Uptake by J774 macrophages of very-low-density lipoproteins isolated from apoE-deficient mice is mediated by a distinct receptor and stimulated by lipoprotein lipase

Apolipoprotein (apo) E-deficient mice display marked accumulation in the plasma of VLDL deficient in both apoE and apoB100 but containing apoB48, apoA-I apoCs, and apoA-IV. Since apoE-deficient mice develop severe atherosclerotic lesions with lipid-laden macrophages, we reasoned that the uptake of lipoproteins by intimal macrophages can take place in the absence of both apoE and apoB100. To get more insight into the mechanism of foam cell formation in apoE-deficient mice, we measured the interaction of VLDL from apoE-deficient mice (apoE(null) VLDL) with the murine macrophage cell line J774. Scatchard analysis revealed that apoE(null) VLDL is bound to J774 cells with a K-d value comparable to that of control VLDL (8.1 versus 4.7 mu g/mL) and with a B-max value about half that of control VLDL (40 versus 70 ng/mg cell protein, respectively). ApoE(null) VLDL is also taken up and degraded by J774 macrophages via a high-affinity process less efficiently than control mouse VLDL (6-fold and 50-fold less efficiently, respectively). In line with this observation, incubation of J774 cells with 50 mu g/mL apoE(null) VLDL for 24 hours resulted in an increase in intracellular cholesteryl ester (CE) content, although 5-fold less pronounced than after incubation with 50 mu g/mL control mouse VLDL. Under the conditions applied, simultaneous addition of 5 mu g/mL lipoprotein lipase (LPL) stimulated the cellular uptake and degradation of apoE(null) VLDL about 10-fold and resulted in a 5-fold stimulation of the intracellular CE accumulation, from 9+/-2 to 46+/-5 mu g CE per milligram cell protein.
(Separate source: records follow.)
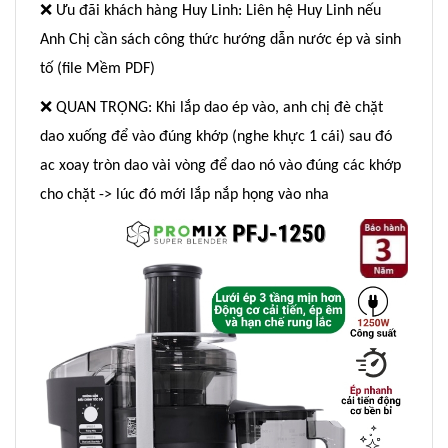
❌
Ưu đãi khách hàng Huy Linh: Liên hệ Huy Linh nếu
Anh Chị cần sách công thức hướng dẫn nước ép và sinh
tố (file Mềm PDF)
❌
QUAN TRỌNG: Khi lắp dao ép vào, anh chị đè chặt
dao xuống để vào đúng khớp (nghe khực 1 cái) sau đó
ac xoay tròn dao vài vòng để dao nó vào đúng các khớp
cho chặt -> lúc đó mới lắp nắp họng vào nha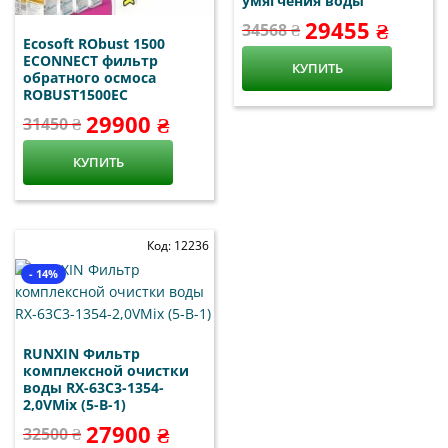
умягчения воды
29455 ₴
34568 ₴
Ecosoft RObust 1500
ECONNECT фильтр
КУПИТЬ
обратного осмоса
ROBUST1500EC
29900 ₴
31450 ₴
КУПИТЬ
Код: 12236
- 14%
RUNXIN Фильтр
комплексной очистки
воды RX-63С3-1354-
2,0VMix (5-В-1)
27900 ₴
32500 ₴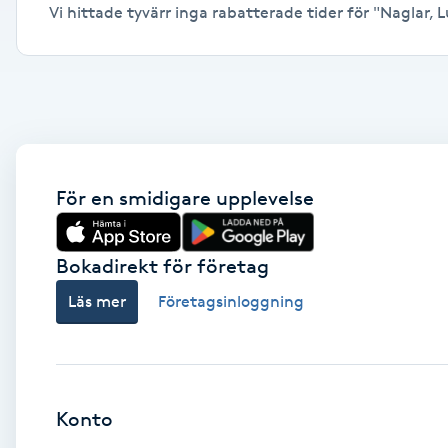
Vi hittade tyvärr inga rabatterade tider för "Naglar, Lu
Alternativmedicin
Andningsmassage
Ansiktslyft utan kirurgi
Aromamassage
För en smidigare upplevelse
Ashtanga Yoga
Bokadirekt för företag
Ayurveda
Läs mer
Företagsinloggning
Ayurvedisk Massage
Ansiktsbehandling djuprengörande
Konto
B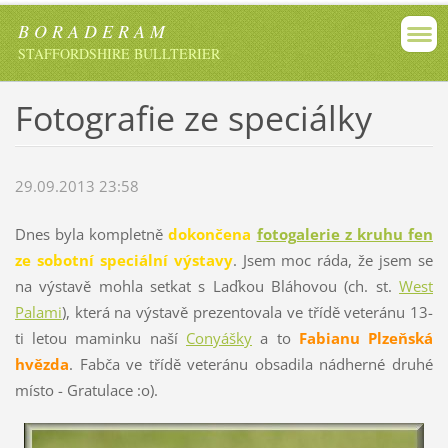
B O R A D E R A M
STAFFORDSHIRE BULLTERIER
Fotografie ze speciálky
29.09.2013 23:58
Dnes byla kompletně
dokončena
fotogalerie z kruhu fen
ze sobotní speciální výstavy
. Jsem moc ráda, že jsem se
na výstavě mohla setkat s Laďkou Bláhovou (ch. st.
West
Palami
), která na výstavě prezentovala ve třídě veteránu 13-
ti letou maminku naší
Conyášky
a to
Fabianu Plzeňská
hvězda
. Fabča ve třídě veteránu obsadila nádherné druhé
místo - Gratulace :o).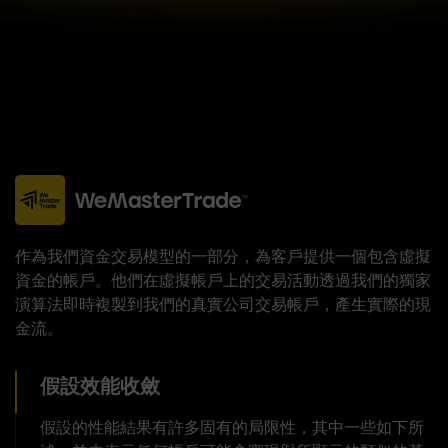
作為我們資金交易模型的一部分，為客戶提供一個包含虛擬
資金的帳戶。他們在虛擬帳戶上的交易活動透過我們的獨家
演算法即時複製到我們的真實公司交易帳戶，產生實際的現
金流。
假設效能收斂
假設的性能結果有許多固有的局限性，其中一些如下所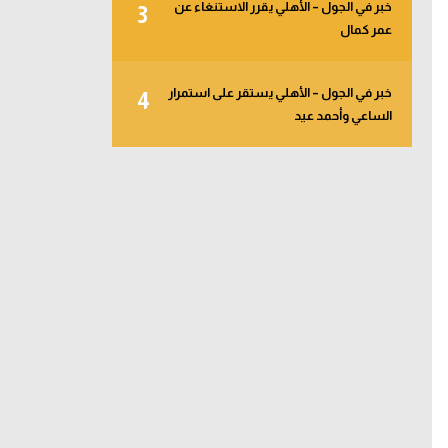
خبر في الجول – الأهلي يقرر الاستنغاء عن
3
عمر كمال
خبر في الجول – الأهلي يستقر على استمرار
4
الساعي وأحمد عيد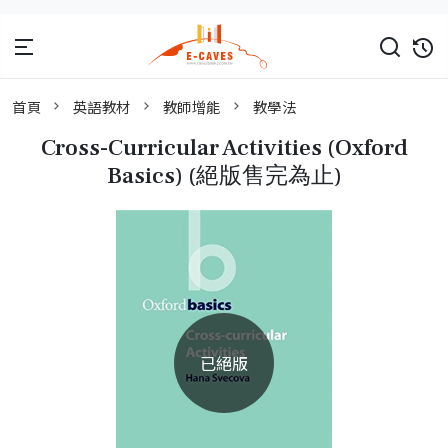
首頁
英語教材
教師增能
教學法
Cross-Curricular Activities (Oxford
Basics) (絕版售完為止)
已絕版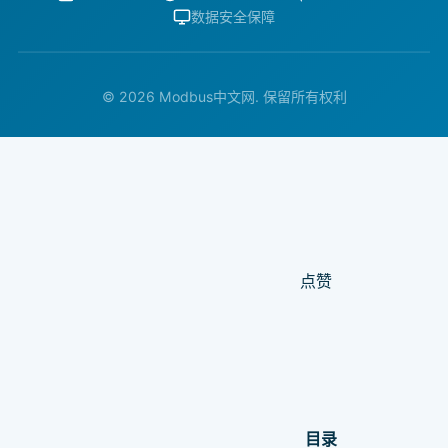
数据安全保障
© 2026 Modbus中文网. 保留所有权利
点赞
目录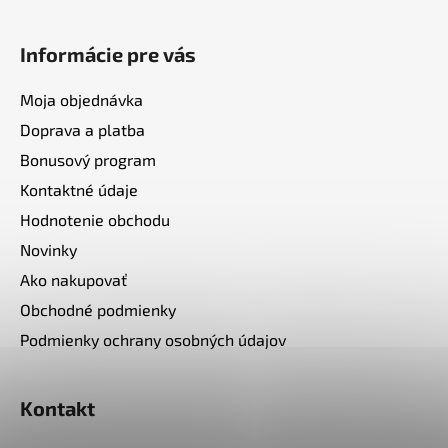
Informácie pre vás
Moja objednávka
Doprava a platba
Bonusový program
Kontaktné údaje
Hodnotenie obchodu
Novinky
Ako nakupovať
Obchodné podmienky
Podmienky ochrany osobných údajov
Kontakt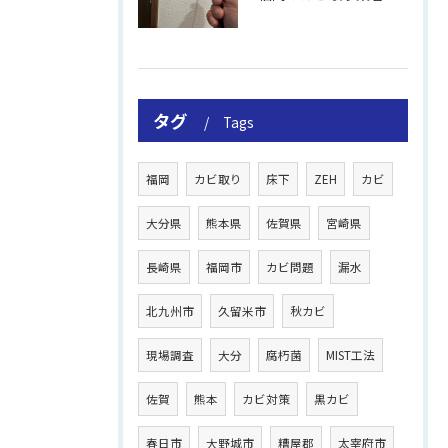
タグ
Tags
福岡
カビ取り
床下
ZEH
カビ
大分県
熊本県
佐賀県
宮崎県
長崎県
福岡市
カビ問題
漏水
北九州市
久留米市
秋カビ
現場調査
大分
腐朽菌
MIST工法
佐賀
熊本
カビ対策
黒カビ
春日市
大野城市
糟屋郡
太宰府市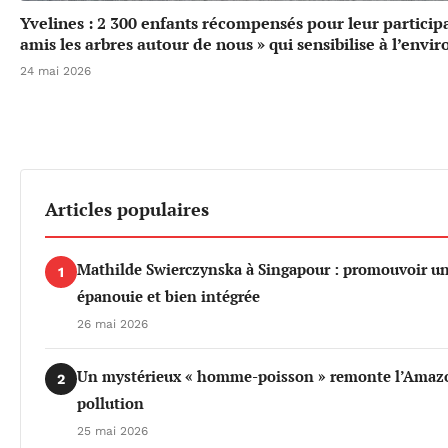
Yvelines : 2 300 enfants récompensés pour leur particip
amis les arbres autour de nous » qui sensibilise à l’env
24 mai 2026
Articles populaires
Mathilde Swierczynska à Singapour : promouvoir u
1
épanouie et bien intégrée
26 mai 2026
Un mystérieux « homme-poisson » remonte l’Amazo
2
pollution
25 mai 2026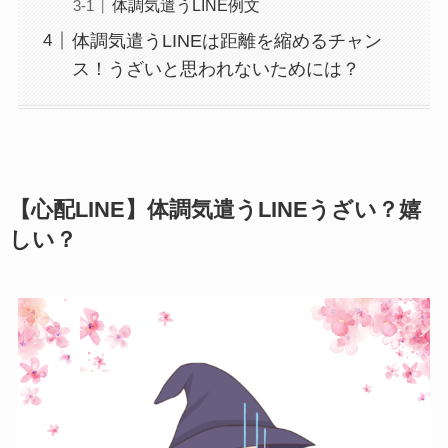
体調気遣うLINE例文
体調気遣うLINEは距離を縮めるチャン
ス！うざいと思われないためには？
【心配LINE】体調気遣うLINEうざい？嬉
しい？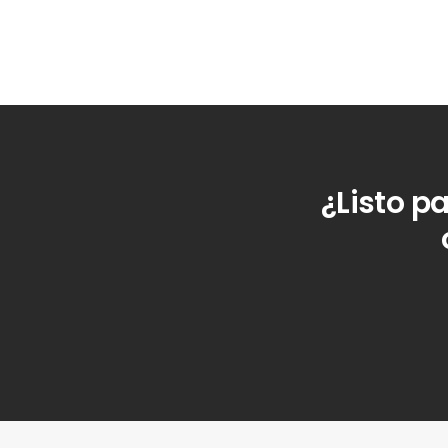
¿Listo p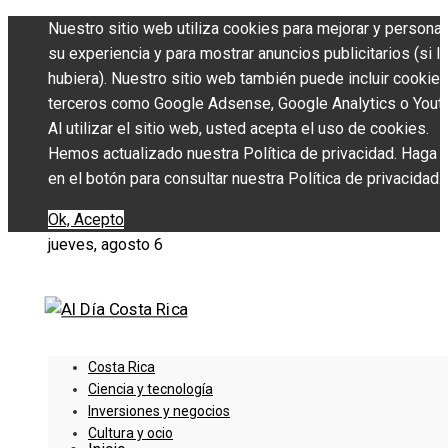
Nuestro sitio web utiliza cookies para mejorar y personal
su experiencia y para mostrar anuncios publicitarios (si l
hubiera). Nuestro sitio web también puede incluir cookie
terceros como Google Adsense, Google Analytics o Yout
Al utilizar el sitio web, usted acepta el uso de cookies.
Hemos actualizado nuestra Política de privacidad. Haga c
en el botón para consultar nuestra Política de privacidad.
Ok, Acepto
jueves, agosto 6
Costa Rica
Ciencia y tecnología
Inversiones y negocios
Cultura y ocio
In contrast to control mouse VLDL, apoE(null) VLDL could not compete with I-125-labeled LDL for binding to the LDL receptor of J774 cells. Furthermore, neither LDL nor acetylated LDL could compete with I-125-labeled apoE(null) VLDL for binding to these cells, whereas control mouse VLDL, VLDL from a hypertriglyceridemic patient, and apoE(null) VLDL itself were efficient competitors. Thus, VLDL from apoE-deficient mice is taken up by J774 macrophages through recognition by a distinct receptor, which could be the triglyceride-rich lipoprotein receptor. We conclude that in apoE-deficient mice, foam cell formation occurs via a receptor-mediated uptake of apoE(null) VLDL, which can be stimulated by the presence of LPL.